→ TASK DIRECTIONS:
Starting with the first line, output the data exactly through to the end.

***** SOURCE INFORMATION *****

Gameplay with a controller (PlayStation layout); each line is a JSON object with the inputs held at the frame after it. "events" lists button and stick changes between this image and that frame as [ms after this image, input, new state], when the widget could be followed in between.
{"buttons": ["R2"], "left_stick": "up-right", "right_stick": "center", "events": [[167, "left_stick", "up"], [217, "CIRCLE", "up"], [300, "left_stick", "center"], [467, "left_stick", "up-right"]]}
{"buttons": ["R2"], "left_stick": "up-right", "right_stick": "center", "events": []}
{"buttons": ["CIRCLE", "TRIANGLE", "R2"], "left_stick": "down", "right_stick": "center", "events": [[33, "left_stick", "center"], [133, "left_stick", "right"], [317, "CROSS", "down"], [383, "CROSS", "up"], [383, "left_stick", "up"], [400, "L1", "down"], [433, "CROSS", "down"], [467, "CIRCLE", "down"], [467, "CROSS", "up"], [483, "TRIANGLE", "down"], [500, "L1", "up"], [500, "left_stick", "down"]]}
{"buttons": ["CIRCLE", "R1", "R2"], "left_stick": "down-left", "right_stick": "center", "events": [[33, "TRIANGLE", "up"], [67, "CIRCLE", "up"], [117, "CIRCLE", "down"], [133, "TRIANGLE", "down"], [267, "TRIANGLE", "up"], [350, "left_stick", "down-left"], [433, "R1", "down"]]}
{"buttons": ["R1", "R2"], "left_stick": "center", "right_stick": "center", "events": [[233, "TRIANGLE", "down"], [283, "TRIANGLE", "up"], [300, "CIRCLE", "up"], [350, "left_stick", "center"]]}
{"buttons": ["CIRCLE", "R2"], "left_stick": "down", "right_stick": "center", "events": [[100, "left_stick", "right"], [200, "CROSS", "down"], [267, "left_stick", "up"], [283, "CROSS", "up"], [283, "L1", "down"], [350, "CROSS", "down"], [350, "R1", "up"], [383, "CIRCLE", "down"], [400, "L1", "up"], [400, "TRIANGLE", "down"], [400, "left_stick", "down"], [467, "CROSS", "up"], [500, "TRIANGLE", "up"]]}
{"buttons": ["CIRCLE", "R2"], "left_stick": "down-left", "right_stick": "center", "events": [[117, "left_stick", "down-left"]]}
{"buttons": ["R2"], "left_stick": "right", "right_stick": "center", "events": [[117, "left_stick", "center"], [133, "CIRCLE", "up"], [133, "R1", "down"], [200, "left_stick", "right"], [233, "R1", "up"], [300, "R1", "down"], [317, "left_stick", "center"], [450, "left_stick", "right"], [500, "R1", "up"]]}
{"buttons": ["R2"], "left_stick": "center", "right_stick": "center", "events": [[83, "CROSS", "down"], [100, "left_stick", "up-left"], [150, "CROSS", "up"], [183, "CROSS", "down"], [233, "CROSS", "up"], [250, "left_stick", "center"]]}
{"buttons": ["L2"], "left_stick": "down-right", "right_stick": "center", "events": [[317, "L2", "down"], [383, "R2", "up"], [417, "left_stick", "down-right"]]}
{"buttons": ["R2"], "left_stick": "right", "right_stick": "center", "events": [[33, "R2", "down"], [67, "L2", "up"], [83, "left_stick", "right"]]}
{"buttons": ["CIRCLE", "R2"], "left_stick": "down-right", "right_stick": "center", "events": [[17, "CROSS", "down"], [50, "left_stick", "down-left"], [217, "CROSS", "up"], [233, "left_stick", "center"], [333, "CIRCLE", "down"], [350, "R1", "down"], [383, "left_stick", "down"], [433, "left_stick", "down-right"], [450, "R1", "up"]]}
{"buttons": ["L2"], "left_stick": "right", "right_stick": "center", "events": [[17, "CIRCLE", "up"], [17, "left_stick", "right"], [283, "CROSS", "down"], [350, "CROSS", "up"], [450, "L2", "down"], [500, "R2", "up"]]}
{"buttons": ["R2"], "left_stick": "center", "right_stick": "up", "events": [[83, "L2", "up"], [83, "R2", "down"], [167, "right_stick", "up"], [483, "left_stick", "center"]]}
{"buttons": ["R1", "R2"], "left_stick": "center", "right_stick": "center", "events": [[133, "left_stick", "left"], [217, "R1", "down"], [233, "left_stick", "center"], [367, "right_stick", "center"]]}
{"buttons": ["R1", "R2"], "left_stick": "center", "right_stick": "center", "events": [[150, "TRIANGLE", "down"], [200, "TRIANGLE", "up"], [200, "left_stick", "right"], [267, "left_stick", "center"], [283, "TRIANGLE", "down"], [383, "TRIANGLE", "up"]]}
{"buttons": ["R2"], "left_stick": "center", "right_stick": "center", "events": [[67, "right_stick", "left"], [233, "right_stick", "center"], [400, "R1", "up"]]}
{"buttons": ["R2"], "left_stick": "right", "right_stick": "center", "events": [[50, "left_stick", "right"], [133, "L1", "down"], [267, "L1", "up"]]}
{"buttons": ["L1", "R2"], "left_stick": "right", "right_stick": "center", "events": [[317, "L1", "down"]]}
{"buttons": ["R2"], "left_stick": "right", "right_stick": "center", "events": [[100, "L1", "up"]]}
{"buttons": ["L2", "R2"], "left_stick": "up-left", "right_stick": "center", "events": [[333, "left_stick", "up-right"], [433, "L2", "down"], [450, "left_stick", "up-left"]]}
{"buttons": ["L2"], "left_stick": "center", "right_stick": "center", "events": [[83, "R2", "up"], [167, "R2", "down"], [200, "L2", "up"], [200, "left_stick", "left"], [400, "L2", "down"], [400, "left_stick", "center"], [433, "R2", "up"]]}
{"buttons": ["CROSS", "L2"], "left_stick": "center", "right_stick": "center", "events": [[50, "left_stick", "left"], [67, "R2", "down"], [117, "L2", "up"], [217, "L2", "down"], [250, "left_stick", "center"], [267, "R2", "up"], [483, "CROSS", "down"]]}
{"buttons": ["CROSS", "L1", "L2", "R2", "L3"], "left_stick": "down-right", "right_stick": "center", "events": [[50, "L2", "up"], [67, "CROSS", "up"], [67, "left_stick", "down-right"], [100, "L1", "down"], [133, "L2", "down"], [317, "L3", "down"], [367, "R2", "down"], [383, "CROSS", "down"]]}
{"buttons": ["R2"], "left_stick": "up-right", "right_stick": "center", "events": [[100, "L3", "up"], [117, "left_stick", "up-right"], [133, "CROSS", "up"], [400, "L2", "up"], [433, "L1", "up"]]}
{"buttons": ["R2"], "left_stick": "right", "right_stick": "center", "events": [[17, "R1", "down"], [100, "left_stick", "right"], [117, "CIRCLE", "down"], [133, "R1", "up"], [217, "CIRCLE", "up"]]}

*****

→ WRITTEN ANSWER:
Gameplay with a controller (PlayStation layout); each line is a JSON object with the inputs held at the frame after it. "events" lists button and stick changes between this image and that frame as [ms after this image, input, new state], when the widget could be followed in between.
{"buttons": ["R2"], "left_stick": "up-right", "right_stick": "center", "events": [[167, "left_stick", "up"], [217, "CIRCLE", "up"], [300, "left_stick", "center"], [467, "left_stick", "up-right"]]}
{"buttons": ["R2"], "left_stick": "up-right", "right_stick": "center", "events": []}
{"buttons": ["CIRCLE", "TRIANGLE", "R2"], "left_stick": "down", "right_stick": "center", "events": [[33, "left_stick", "center"], [133, "left_stick", "right"], [317, "CROSS", "down"], [383, "CROSS", "up"], [383, "left_stick", "up"], [400, "L1", "down"], [433, "CROSS", "down"], [467, "CIRCLE", "down"], [467, "CROSS", "up"], [483, "TRIANGLE", "down"], [500, "L1", "up"], [500, "left_stick", "down"]]}
{"buttons": ["CIRCLE", "R1", "R2"], "left_stick": "down-left", "right_stick": "center", "events": [[33, "TRIANGLE", "up"], [67, "CIRCLE", "up"], [117, "CIRCLE", "down"], [133, "TRIANGLE", "down"], [267, "TRIANGLE", "up"], [350, "left_stick", "down-left"], [433, "R1", "down"]]}
{"buttons": ["R1", "R2"], "left_stick": "center", "right_stick": "center", "events": [[233, "TRIANGLE", "down"], [283, "TRIANGLE", "up"], [300, "CIRCLE", "up"], [350, "left_stick", "center"]]}
{"buttons": ["CIRCLE", "R2"], "left_stick": "down", "right_stick": "center", "events": [[100, "left_stick", "right"], [200, "CROSS", "down"], [267, "left_stick", "up"], [283, "CROSS", "up"], [283, "L1", "down"], [350, "CROSS", "down"], [350, "R1", "up"], [383, "CIRCLE", "down"], [400, "L1", "up"], [400, "TRIANGLE", "down"], [400, "left_stick", "down"], [467, "CROSS", "up"], [500, "TRIANGLE", "up"]]}
{"buttons": ["CIRCLE", "R2"], "left_stick": "down-left", "right_stick": "center", "events": [[117, "left_stick", "down-left"]]}
{"buttons": ["R2"], "left_stick": "right", "right_stick": "center", "events": [[117, "left_stick", "center"], [133, "CIRCLE", "up"], [133, "R1", "down"], [200, "left_stick", "right"], [233, "R1", "up"], [300, "R1", "down"], [317, "left_stick", "center"], [450, "left_stick", "right"], [500, "R1", "up"]]}
{"buttons": ["R2"], "left_stick": "center", "right_stick": "center", "events": [[83, "CROSS", "down"], [100, "left_stick", "up-left"], [150, "CROSS", "up"], [183, "CROSS", "down"], [233, "CROSS", "up"], [250, "left_stick", "center"]]}
{"buttons": ["L2"], "left_stick": "down-right", "right_stick": "center", "events": [[317, "L2", "down"], [383, "R2", "up"], [417, "left_stick", "down-right"]]}
{"buttons": ["R2"], "left_stick": "right", "right_stick": "center", "events": [[33, "R2", "down"], [67, "L2", "up"], [83, "left_stick", "right"]]}
{"buttons": ["CIRCLE", "R2"], "left_stick": "down-right", "right_stick": "center", "events": [[17, "CROSS", "down"], [50, "left_stick", "down-left"], [217, "CROSS", "up"], [233, "left_stick", "center"], [333, "CIRCLE", "down"], [350, "R1", "down"], [383, "left_stick", "down"], [433, "left_stick", "down-right"], [450, "R1", "up"]]}
{"buttons": ["L2"], "left_stick": "right", "right_stick": "center", "events": [[17, "CIRCLE", "up"], [17, "left_stick", "right"], [283, "CROSS", "down"], [350, "CROSS", "up"], [450, "L2", "down"], [500, "R2", "up"]]}
{"buttons": ["R2"], "left_stick": "center", "right_stick": "up", "events": [[83, "L2", "up"], [83, "R2", "down"], [167, "right_stick", "up"], [483, "left_stick", "center"]]}
{"buttons": ["R1", "R2"], "left_stick": "center", "right_stick": "center", "events": [[133, "left_stick", "left"], [217, "R1", "down"], [233, "left_stick", "center"], [367, "right_stick", "center"]]}
{"buttons": ["R1", "R2"], "left_stick": "center", "right_stick": "center", "events": [[150, "TRIANGLE", "down"], [200, "TRIANGLE", "up"], [200, "left_stick", "right"], [267, "left_stick", "center"], [283, "TRIANGLE", "down"], [383, "TRIANGLE", "up"]]}
{"buttons": ["R2"], "left_stick": "center", "right_stick": "center", "events": [[67, "right_stick", "left"], [233, "right_stick", "center"], [400, "R1", "up"]]}
{"buttons": ["R2"], "left_stick": "right", "right_stick": "center", "events": [[50, "left_stick", "right"], [133, "L1", "down"], [267, "L1", "up"]]}
{"buttons": ["L1", "R2"], "left_stick": "right", "right_stick": "center", "events": [[317, "L1", "down"]]}
{"buttons": ["R2"], "left_stick": "right", "right_stick": "center", "events": [[100, "L1", "up"]]}
{"buttons": ["L2", "R2"], "left_stick": "up-left", "right_stick": "center", "events": [[333, "left_stick", "up-right"], [433, "L2", "down"], [450, "left_stick", "up-left"]]}
{"buttons": ["L2"], "left_stick": "center", "right_stick": "center", "events": [[83, "R2", "up"], [167, "R2", "down"], [200, "L2", "up"], [200, "left_stick", "left"], [400, "L2", "down"], [400, "left_stick", "center"], [433, "R2", "up"]]}
{"buttons": ["CROSS", "L2"], "left_stick": "center", "right_stick": "center", "events": [[50, "left_stick", "left"], [67, "R2", "down"], [117, "L2", "up"], [217, "L2", "down"], [250, "left_stick", "center"], [267, "R2", "up"], [483, "CROSS", "down"]]}
{"buttons": ["CROSS", "L1", "L2", "R2", "L3"], "left_stick": "down-right", "right_stick": "center", "events": [[50, "L2", "up"], [67, "CROSS", "up"], [67, "left_stick", "down-right"], [100, "L1", "down"], [133, "L2", "down"], [317, "L3", "down"], [367, "R2", "down"], [383, "CROSS", "down"]]}
{"buttons": ["R2"], "left_stick": "up-right", "right_stick": "center", "events": [[100, "L3", "up"], [117, "left_stick", "up-right"], [133, "CROSS", "up"], [400, "L2", "up"], [433, "L1", "up"]]}
{"buttons": ["R2"], "left_stick": "right", "right_stick": "center", "events": [[17, "R1", "down"], [100, "left_stick", "right"], [117, "CIRCLE", "down"], [133, "R1", "up"], [217, "CIRCLE", "up"]]}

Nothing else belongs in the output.